Friday, August 20, 2010

Pain and adulthood.

On the day I went into the hospital for what turned out to be a necrotic bladder I was writhing in abdominal pain and I became aware of overlords criticizing me for not ceasing my internal complaints. It was given a spin to the effect of "grow up!"

I had been working on my state lying in bed and had come to take a certain optimism about what was a solvable problem, both viscerally and ideally. This made me want to work on the abdominal pain even though it had an aspect of lengthy complaint reminiscent of youth.
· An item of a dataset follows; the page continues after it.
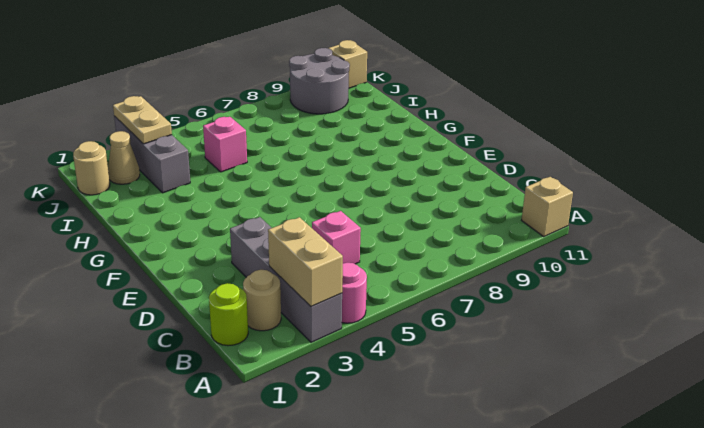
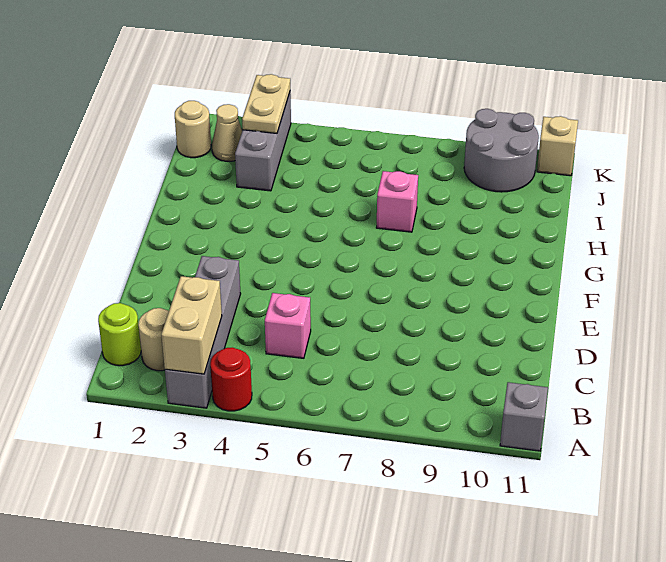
pink 1x1 round brick [342,263,367,323] -> red 1x1 round brick [210,347,252,411]
tan 1x1 brick [522,177,573,236] -> grey 1x1 brick [500,382,548,451]
pink 1x1 brick [203,117,247,172] -> pink 1x1 brick moved to [376,171,418,232]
I ignored the criticism I felt as a result.

Shortly thereafter, in the course of my explorations of the pain, a sudden peace came upon me that I associated with modifications of my vertebral support attitudes. The pain went from a seven plus or minus two to a three plus or minus two, in a matter of less than two seconds plus or minus one.

Had I thought of it, I might have deduced from this evidence that I had a blood clot and managed to dislodge it.

The doctors at the hospital told me after the operation in which they removed part of my bladder that the only possible cause of a necrotic bowel is a blood clot in the abdomen.

Perhaps such a deduction as I could have made is of no value, since the doctors took care of the problem and told me essentially that I had had a clot anyway. But what of other issues of my internal body, and my abilities to affect and study them? But moreso is the fact that had I entered into exploration of my body earlier, before the necrosis began, I might very well have avoided the necrosis entirely. What drove me to explore was the pain. I delayed exploration because I applied normal diffidence to the earlier, slighter levels of pain, diffidence based on acceptance of pain.

So it seems evident I need more rejection of pain, not less, and the overlords stand as an obstacle to that.

I don't advocate childishness. I don't advocate crying. But it seems they're temporary measures buying time for science to displace folk wisdom, and in that children always have a better hand than adults, the kind that tell you to grow up.